▸ **WHAT THE TASK ASKS**
Images within the entries are to be omitted; the remainder must be reproduced exactly.
◇ ◇ ◇ ◇ ◇ ◇ ◇
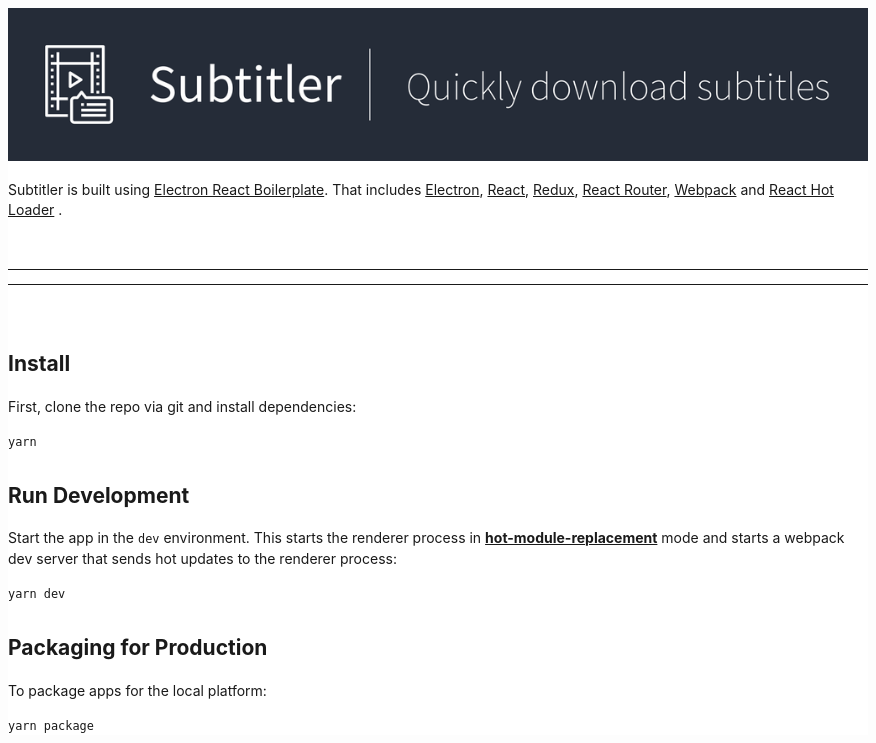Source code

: <img src="internals/img/subtitler-banner.png" width="100%" />

<br>

<p>
  Subtitler is built using <a href="https://electron-react-boilerplate.js.org/">Electron React Boilerplate</a>. That includes <a href="https://electron.atom.io/">Electron</a>, <a href="https://facebook.github.io/react/">React</a>, <a href="https://github.com/reactjs/redux">Redux</a>, <a href="https://github.com/reactjs/react-router">React Router</a>, <a href="https://webpack.github.io/docs/">Webpack</a> and <a href="https://github.com/gaearon/react-hot-loader">React Hot Loader</a> .
</p>

<br>
<hr />






<hr />
<br />

## Install

First, clone the repo via git and install dependencies:

```bash
yarn
```

## Run Development

Start the app in the `dev` environment. This starts the renderer process in [**hot-module-replacement**](https://webpack.js.org/guides/hmr-react/) mode and starts a webpack dev server that sends hot updates to the renderer process:

```bash
yarn dev
```

## Packaging for Production

To package apps for the local platform:

```bash
yarn package
```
◇ ◇ ◇ ◇ ◇ ◇ ◇
▸ **SOLUTION FOR THIS PROBLEM**
Source code

: <img src="internals/img/subtitler-banner.png" width="100%" />

<br>

<p>
  Subtitler is built using <a href="https://electron-react-boilerplate.js.org/">Electron React Boilerplate</a>. That includes <a href="https://electron.atom.io/">Electron</a>, <a href="https://facebook.github.io/react/">React</a>, <a href="https://github.com/reactjs/redux">Redux</a>, <a href="https://github.com/reactjs/react-router">React Router</a>, <a href="https://webpack.github.io/docs/">Webpack</a> and <a href="https://github.com/gaearon/react-hot-loader">React Hot Loader</a> .
</p>

<br>
<hr />






<hr />
<br />

## Install

First, clone the repo via git and install dependencies:

```bash
yarn
```

## Run Development

Start the app in the `dev` environment. This starts the renderer process in [**hot-module-replacement**](https://webpack.js.org/guides/hmr-react/) mode and starts a webpack dev server that sends hot updates to the renderer process:

```bash
yarn dev
```

## Packaging for Production

To package apps for the local platform:

```bash
yarn package
```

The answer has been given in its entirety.